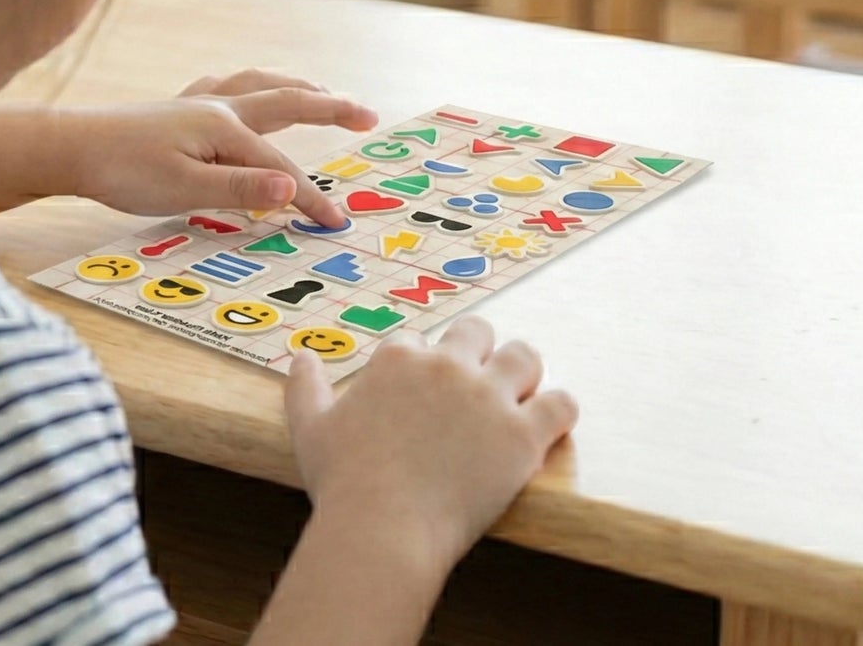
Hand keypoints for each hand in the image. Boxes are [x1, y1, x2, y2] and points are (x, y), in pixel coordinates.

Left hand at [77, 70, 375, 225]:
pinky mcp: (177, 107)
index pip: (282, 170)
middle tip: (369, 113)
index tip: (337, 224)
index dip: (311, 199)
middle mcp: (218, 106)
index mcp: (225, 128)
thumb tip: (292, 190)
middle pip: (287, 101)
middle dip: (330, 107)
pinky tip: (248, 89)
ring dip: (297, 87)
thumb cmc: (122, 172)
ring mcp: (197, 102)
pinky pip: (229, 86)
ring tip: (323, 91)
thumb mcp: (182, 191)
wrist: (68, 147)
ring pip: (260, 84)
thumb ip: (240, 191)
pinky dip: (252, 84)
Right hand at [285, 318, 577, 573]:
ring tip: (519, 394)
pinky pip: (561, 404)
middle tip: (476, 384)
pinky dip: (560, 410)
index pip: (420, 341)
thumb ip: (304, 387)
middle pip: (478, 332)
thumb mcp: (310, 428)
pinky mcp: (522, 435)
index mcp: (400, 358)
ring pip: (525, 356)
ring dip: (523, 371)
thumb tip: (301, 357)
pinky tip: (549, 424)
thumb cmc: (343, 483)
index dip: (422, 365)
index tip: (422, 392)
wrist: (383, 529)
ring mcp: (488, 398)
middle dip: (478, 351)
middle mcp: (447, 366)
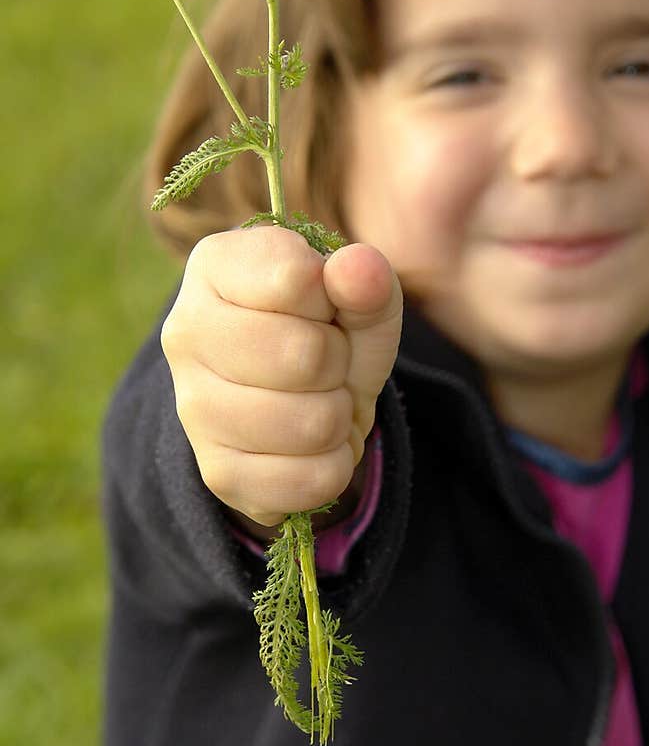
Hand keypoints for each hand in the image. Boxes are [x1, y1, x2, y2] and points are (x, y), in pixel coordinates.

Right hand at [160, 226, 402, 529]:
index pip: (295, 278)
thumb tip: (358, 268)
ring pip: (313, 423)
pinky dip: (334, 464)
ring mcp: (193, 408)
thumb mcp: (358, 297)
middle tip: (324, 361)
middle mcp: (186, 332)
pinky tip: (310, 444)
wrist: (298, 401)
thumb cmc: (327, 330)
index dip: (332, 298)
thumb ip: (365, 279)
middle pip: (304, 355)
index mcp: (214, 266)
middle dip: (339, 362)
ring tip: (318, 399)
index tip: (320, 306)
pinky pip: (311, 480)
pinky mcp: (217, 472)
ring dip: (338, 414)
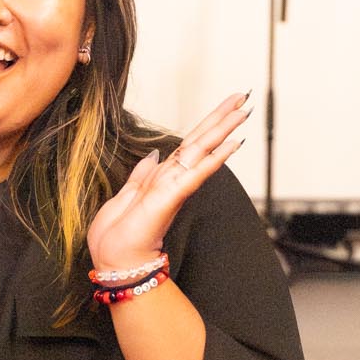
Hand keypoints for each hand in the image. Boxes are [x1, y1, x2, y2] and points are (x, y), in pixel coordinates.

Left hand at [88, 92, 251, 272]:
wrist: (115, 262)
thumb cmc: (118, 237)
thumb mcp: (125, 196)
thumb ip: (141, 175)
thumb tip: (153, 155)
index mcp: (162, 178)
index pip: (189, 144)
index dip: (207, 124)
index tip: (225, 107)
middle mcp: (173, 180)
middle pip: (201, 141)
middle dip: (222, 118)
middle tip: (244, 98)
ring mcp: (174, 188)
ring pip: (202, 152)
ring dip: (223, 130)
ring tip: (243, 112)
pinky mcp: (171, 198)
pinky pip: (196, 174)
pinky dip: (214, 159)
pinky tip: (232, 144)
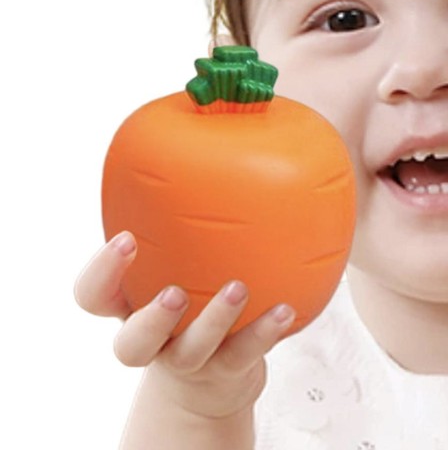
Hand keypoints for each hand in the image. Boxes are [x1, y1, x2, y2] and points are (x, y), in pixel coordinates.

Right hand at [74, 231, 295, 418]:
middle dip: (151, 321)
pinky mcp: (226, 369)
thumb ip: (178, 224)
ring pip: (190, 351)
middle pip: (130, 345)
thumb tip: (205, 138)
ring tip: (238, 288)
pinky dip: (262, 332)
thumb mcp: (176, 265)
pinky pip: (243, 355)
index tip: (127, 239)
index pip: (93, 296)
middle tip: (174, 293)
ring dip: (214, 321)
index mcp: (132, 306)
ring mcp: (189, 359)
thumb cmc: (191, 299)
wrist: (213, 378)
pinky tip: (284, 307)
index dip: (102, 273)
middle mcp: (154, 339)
==
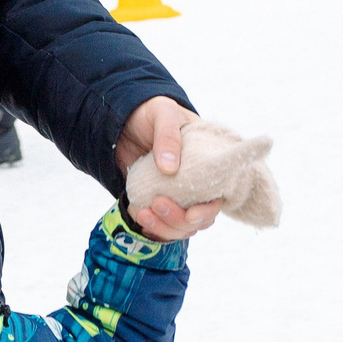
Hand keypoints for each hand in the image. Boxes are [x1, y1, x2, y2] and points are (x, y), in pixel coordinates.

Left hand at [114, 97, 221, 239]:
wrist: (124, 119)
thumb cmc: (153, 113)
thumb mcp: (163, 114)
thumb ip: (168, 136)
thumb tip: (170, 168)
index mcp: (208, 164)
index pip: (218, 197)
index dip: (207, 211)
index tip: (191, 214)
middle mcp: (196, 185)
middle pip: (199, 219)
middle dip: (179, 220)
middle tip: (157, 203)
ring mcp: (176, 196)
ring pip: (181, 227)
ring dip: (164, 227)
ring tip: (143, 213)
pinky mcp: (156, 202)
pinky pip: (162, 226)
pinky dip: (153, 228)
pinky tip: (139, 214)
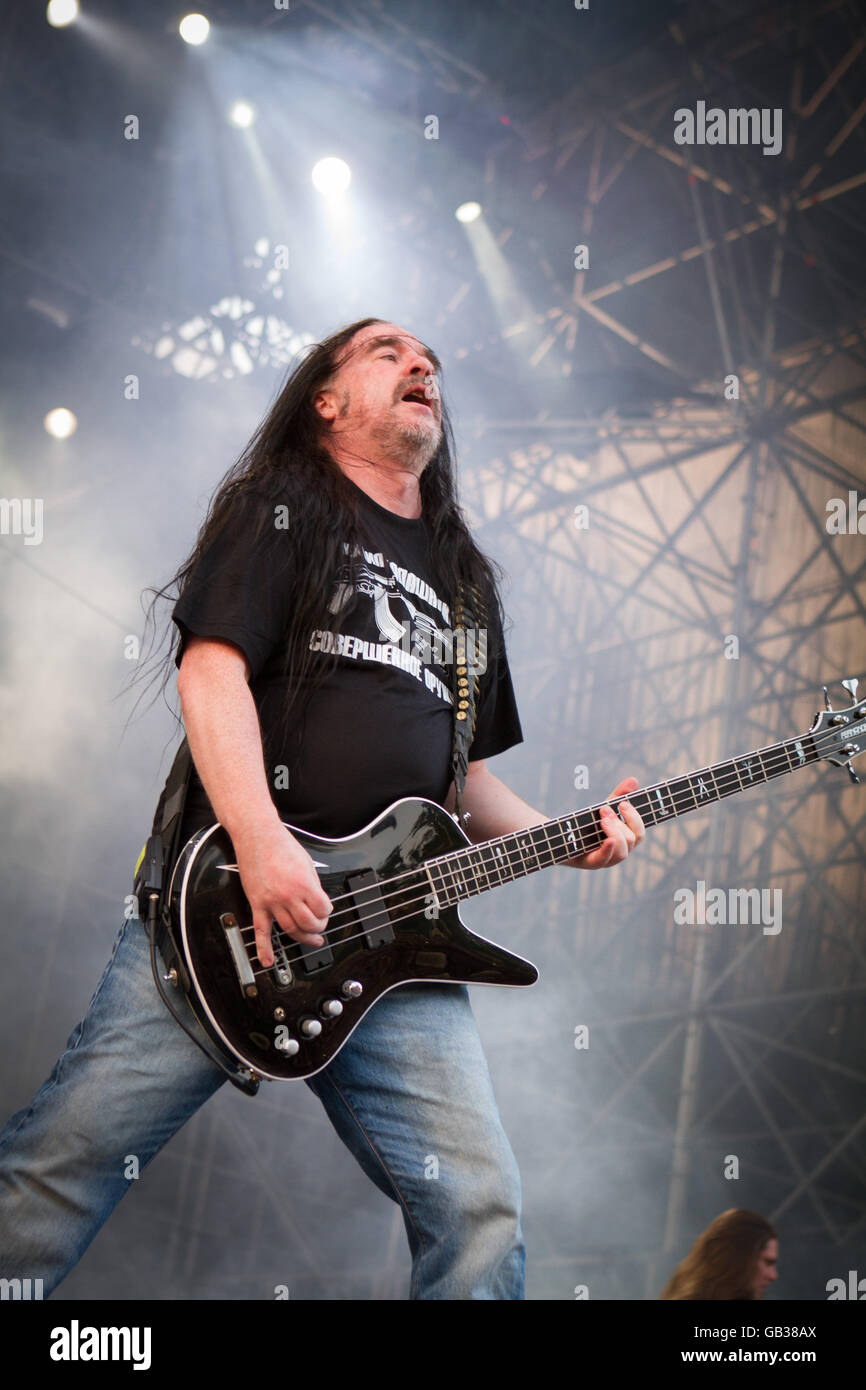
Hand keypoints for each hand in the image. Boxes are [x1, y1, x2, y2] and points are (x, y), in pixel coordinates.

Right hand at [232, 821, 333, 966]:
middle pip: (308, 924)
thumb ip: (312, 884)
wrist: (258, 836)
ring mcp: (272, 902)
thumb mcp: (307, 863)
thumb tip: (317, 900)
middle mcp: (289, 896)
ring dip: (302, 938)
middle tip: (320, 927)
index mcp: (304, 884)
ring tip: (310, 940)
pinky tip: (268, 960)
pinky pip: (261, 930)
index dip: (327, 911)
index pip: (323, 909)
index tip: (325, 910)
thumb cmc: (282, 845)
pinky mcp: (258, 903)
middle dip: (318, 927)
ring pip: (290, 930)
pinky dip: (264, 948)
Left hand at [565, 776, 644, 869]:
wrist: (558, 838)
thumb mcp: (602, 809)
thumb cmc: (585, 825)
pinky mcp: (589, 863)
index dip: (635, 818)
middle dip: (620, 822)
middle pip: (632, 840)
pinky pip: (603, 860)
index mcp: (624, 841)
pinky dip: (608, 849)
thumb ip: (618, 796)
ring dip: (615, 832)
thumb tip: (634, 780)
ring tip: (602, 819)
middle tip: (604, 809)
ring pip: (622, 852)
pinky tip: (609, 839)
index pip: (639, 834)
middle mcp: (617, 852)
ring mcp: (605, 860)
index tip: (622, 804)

**Task description**
Retrieve every line above holding the word "wrist".

**Task answer**
wrist: (68, 147)
wrist: (383, 529)
wrist: (298, 401)
wrist: (115, 262)
wrist: (213, 378)
wrist: (124, 119)
wrist: (258, 836)
wrist: (558, 838)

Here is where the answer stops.